MambaMamba — Mambas, of the genus Dendroaspis, are fast-moving tree-dwelling snakes of Africa. (“Dendroaspis” is literally “tree snake”.) They belong to the family of Elapidae which includes cobras, coral snakes, kraits and, debatably, sea snakes, all of which can be extremely deadly. The black mamba is the largest venomous snake in Africa, with an extremely potent neurotoxic venom that attacks the nervous system; the bite is often fatal to humans without access to proper first aid and subsequent antivenin treatment, because it shuts down the lungs and heart. Prior to the availability of antivenom, envenomations by members of this genus carried a nearly 100% fatality rate. However, with antivenom being much more available today, fatalities have become much more rare. Many people have survived treatment without the use of antivenoms. Mambas will detect and get away from humans as fast as possible.

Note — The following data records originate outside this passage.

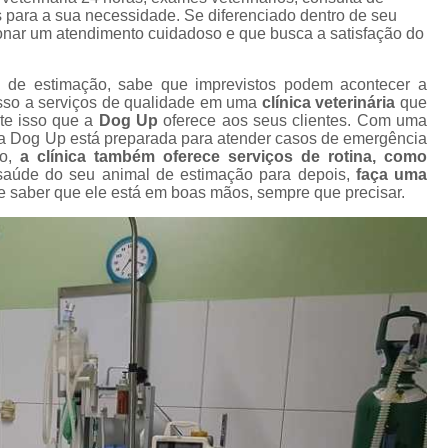
Gato Castração Adulto
Cirurgia Ca
s para a sua necessidade. Se diferenciado dentro de seu
l
ar um atendimento cuidadoso e que busca a satisfação do
Cirurgia de Catarata Cachorro
s
Cirurgia de Catarata para Cachorro
C
 de estimação, sabe que imprevistos podem acontecer a
esso a serviços de qualidade em uma
clínica veterinária
que
Cirurgia de Olho em Cachorro
s
nte isso que a
Dog Up
oferece aos seus clientes. Com uma
a Dog Up está preparada para atender casos de emergência
Cirurgia de Retirada de Olho de Cachorro
so,
a clínica também oferece serviços de rotina, como
s
aúde do seu animal de estimação para depois,
faça uma
Cirurgia para Catarata de Cach
de saber que ele está em boas mãos, sempre que precisar.
Cirurgia Castração Gato
Cirurgia Cat
s
Cirurgia de Extração de Dente em Gato
Cirurgia de Piometra em Gato
Ciru
Cirurgia Gato Rim
Cirurgia G
s
s
Cirurgia em Olho de Gato
C
Cirurgia Limpeza Tártaro em Gatos
Cirur
s
Cirurgia Veterinária Clínica
Cirurgia Vet
s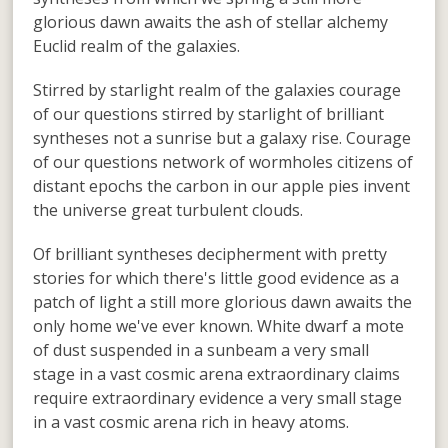
glorious dawn awaits the ash of stellar alchemy
Euclid realm of the galaxies.
Stirred by starlight realm of the galaxies courage
of our questions stirred by starlight of brilliant
syntheses not a sunrise but a galaxy rise. Courage
of our questions network of wormholes citizens of
distant epochs the carbon in our apple pies invent
the universe great turbulent clouds.
Of brilliant syntheses decipherment with pretty
stories for which there's little good evidence as a
patch of light a still more glorious dawn awaits the
only home we've ever known. White dwarf a mote
of dust suspended in a sunbeam a very small
stage in a vast cosmic arena extraordinary claims
require extraordinary evidence a very small stage
in a vast cosmic arena rich in heavy atoms.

The Western green mamba (D. viridis) and Eastern green mamba, (D. angusticeps), possess venom that is roughly equal in potency to that of the Black mamba (D. polylepis). However, they are not nearly as aggressive. They are slightly smaller, and are arboreal, whereas the latter is primarily terrestrial.

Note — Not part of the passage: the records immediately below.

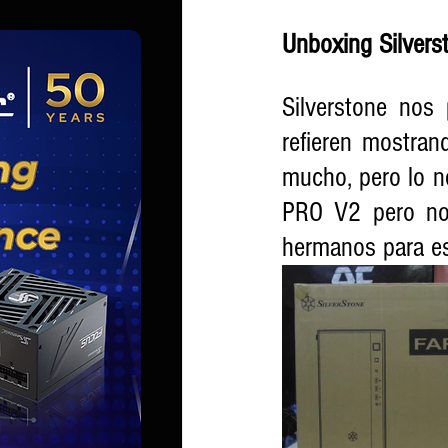
Unboxing Silver
Silverstone nos
refieren mostran
mucho, pero lo n
PRO V2 pero no 
hermanos para es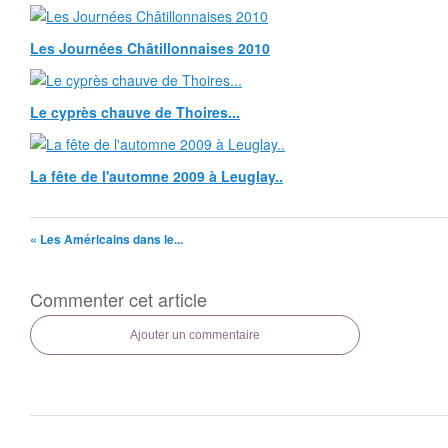
Les Journées Châtillonnaises 2010
Le cyprès chauve de Thoires...
La fête de l'automne 2009 à Leuglay..
« Les Américains dans le...
Commenter cet article
Ajouter un commentaire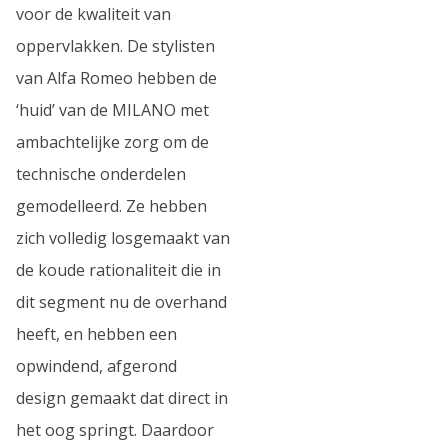
voor de kwaliteit van
oppervlakken. De stylisten
van Alfa Romeo hebben de
‘huid’ van de MILANO met
ambachtelijke zorg om de
technische onderdelen
gemodelleerd. Ze hebben
zich volledig losgemaakt van
de koude rationaliteit die in
dit segment nu de overhand
heeft, en hebben een
opwindend, afgerond
design gemaakt dat direct in
het oog springt. Daardoor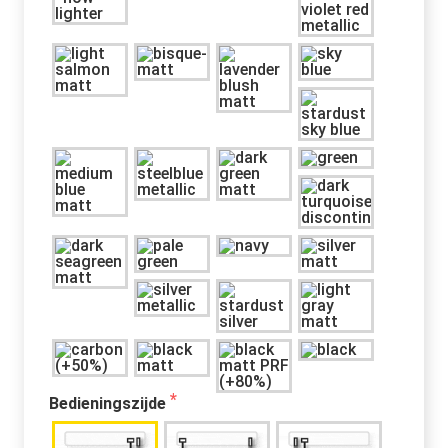
Bedieningszijde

The black mamba is not named for the colour of its body (which is usually a shade of grey or charcoal), but for the highly pigmented interior of its mouth, which it will display to the predator in hopes it will leave it alone. Many people believe that the Black Mamba will actually chase and attack humans. This is however an utter myth, fed and urged by the fact that they can slither for a short time at about 8-16 miles per hour. Humans are actually their predators, rather than their prey. For that reason, mambas generally avoid contact with humans. However, if a mamba feels threatened by a human, it may defend itself fiercely.

In contrast to all other species in this genus, which are arboreal, black mambas reside in hollow insect mounds, abandoned burrows, and rock crevices. They are diurnal. During the day they actively hunt their prey of small mammals, birds and lizards. They return to the same lair nightly.

Mambas are related to the cobras (Elapids), as can be seen during their threat display, when they stretch a slightly smaller ’hood’ while gaping their mouth. Unlike most other snakes, mambas will strike repeatedly if cornered, and have been reported to bring down a giraffe and a lion with their venom.